▶ [WHAT YOU NEED TO DO]:
Quote every line of text in the listing below word for word, omitting the pictures.

▶ [Extracted records]:
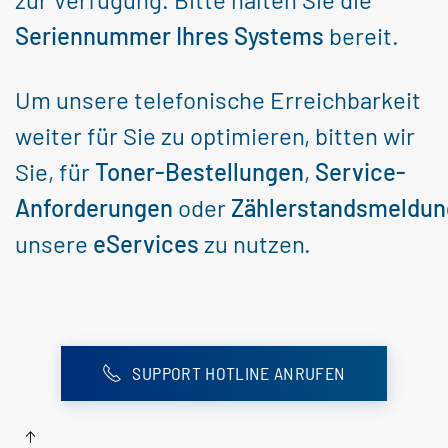
Seriennummer Ihres Systems
bereit.
Um unsere telefonische Erreichbarkeit
weiter für Sie zu optimieren, bitten wir
Sie, für
Toner-Bestellungen
,
Service-
Anforderungen
oder
Zählerstandsmeldu
unsere
eServices
zu nutzen.
SUPPORT HOTLINE ANRUFEN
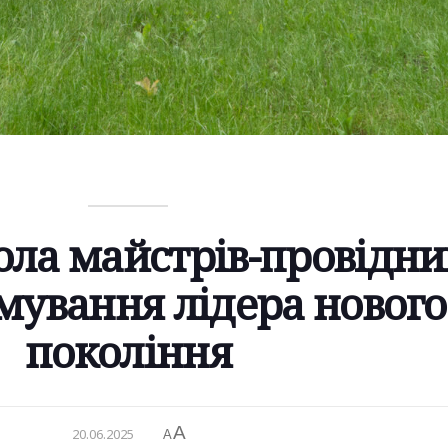
ла майстрів-провідни
рмування лідера нового
покоління
A
20.06.2025
A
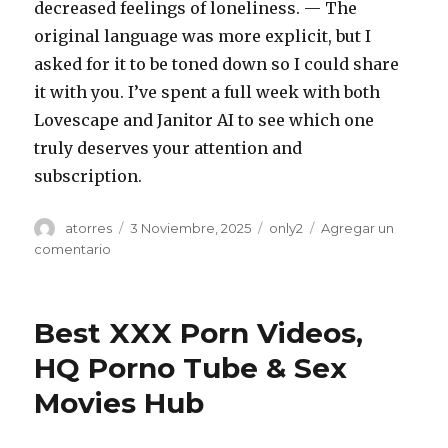
decreased feelings of loneliness. — The
original language was more explicit, but I
asked for it to be toned down so I could share
it with you. I’ve spent a full week with both
Lovescape and Janitor AI to see which one
truly deserves your attention and
subscription.
Autor
atorres
Publicado
3 Noviembre, 2025
Categorías
only2
Agregar un
el
comentario
en
Lovescape
AI
Grows
Best XXX Porn Videos,
With
You
HQ Porno Tube & Sex
in
Movies Hub
2025:
The
Next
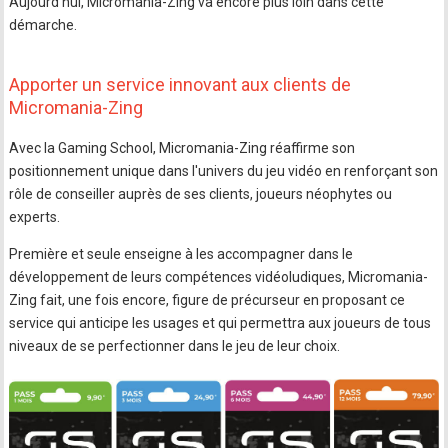
Aujourd'hui, Micromania-Zing va encore plus loin dans cette
démarche.
Apporter un service innovant aux clients de
Micromania-Zing
Avec la Gaming School, Micromania-Zing réaffirme son
positionnement unique dans l'univers du jeu vidéo en renforçant son
rôle de conseiller auprès de ses clients, joueurs néophytes ou
experts.
Première et seule enseigne à les accompagner dans le
développement de leurs compétences vidéoludiques, Micromania-
Zing fait, une fois encore, figure de précurseur en proposant ce
service qui anticipe les usages et qui permettra aux joueurs de tous
niveaux de se perfectionner dans le jeu de leur choix.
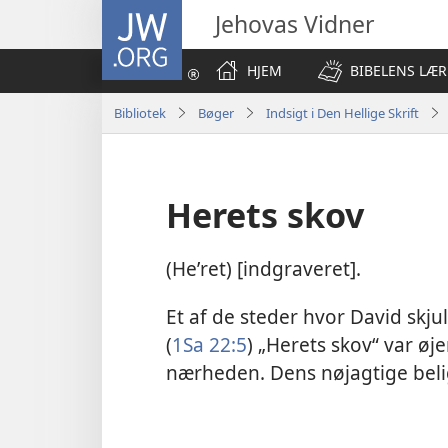
JW.ORG
Jehovas Vidner
HJEM
BIBELENS LÆR
Bibliotek
Bøger
Indsigt i Den Hellige Skrift
Herets skov
(Heʹret) [indgraveret].
Et af de steder hvor David skjul
(
1Sa 22:5
) „Herets skov“ var øje
nærheden. Dens nøjagtige beli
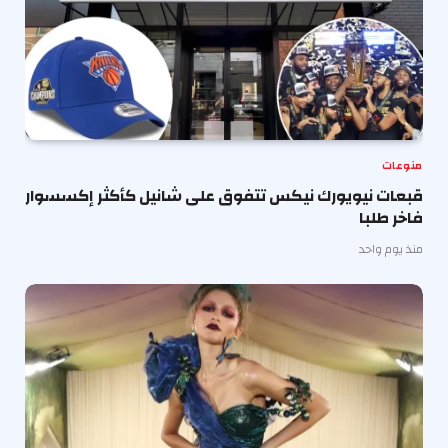
منوعات
قبعات نيويورك نيكس تتفوق على شانيل كأكثر إكسسوار
فاخر طلبا
منذ يوم واحد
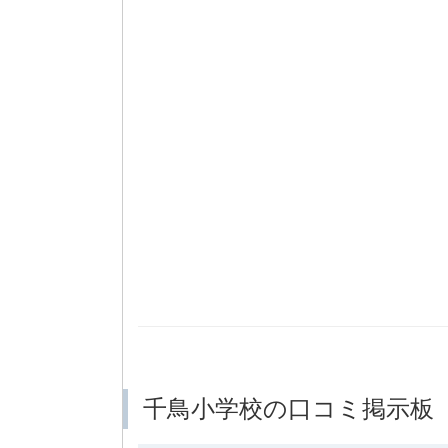
千鳥小学校の口コミ掲示板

▶ [OUTPUT FOR THIS EXERCISE]:
Seriennummer Ihres Systems
bereit.
Um unsere telefonische Erreichbarkeit
weiter für Sie zu optimieren, bitten wir
Sie, für
Toner-Bestellungen
,
Service-
Anforderungen
oder
Zählerstandsmeldu
unsere
eServices
zu nutzen.
SUPPORT HOTLINE ANRUFEN
ла майстрів-провідни
рмування лідера нового
покоління
A
20.06.2025
A
decreased feelings of loneliness. — The
original language was more explicit, but I
asked for it to be toned down so I could share
it with you. I’ve spent a full week with both
Lovescape and Janitor AI to see which one
truly deserves your attention and
subscription.
Autor
atorres
Publicado
3 Noviembre, 2025
Categorías
only2
Agregar un
el
comentario
en
Lovescape
AI
Grows
Best XXX Porn Videos,
With
You
HQ Porno Tube & Sex
in
Movies Hub
2025:
The
Next
Aujourd'hui, Micromania-Zing va encore plus loin dans cette
démarche.
Apporter un service innovant aux clients de
Micromania-Zing
Avec la Gaming School, Micromania-Zing réaffirme son
positionnement unique dans l'univers du jeu vidéo en renforçant son
rôle de conseiller auprès de ses clients, joueurs néophytes ou
experts.
Première et seule enseigne à les accompagner dans le
développement de leurs compétences vidéoludiques, Micromania-
Zing fait, une fois encore, figure de précurseur en proposant ce
service qui anticipe les usages et qui permettra aux joueurs de tous
niveaux de se perfectionner dans le jeu de leur choix.
JW.ORG
Jehovas Vidner
HJEM
BIBELENS LÆR
Bibliotek
Bøger
Indsigt i Den Hellige Skrift
Herets skov
(Heʹret) [indgraveret].
Et af de steder hvor David skjul
(
1Sa 22:5
) „Herets skov“ var øje
nærheden. Dens nøjagtige beli
منوعات
قبعات نيويورك نيكس تتفوق على شانيل كأكثر إكسسوار
فاخر طلبا
منذ يوم واحد
千鳥小学校の口コミ掲示板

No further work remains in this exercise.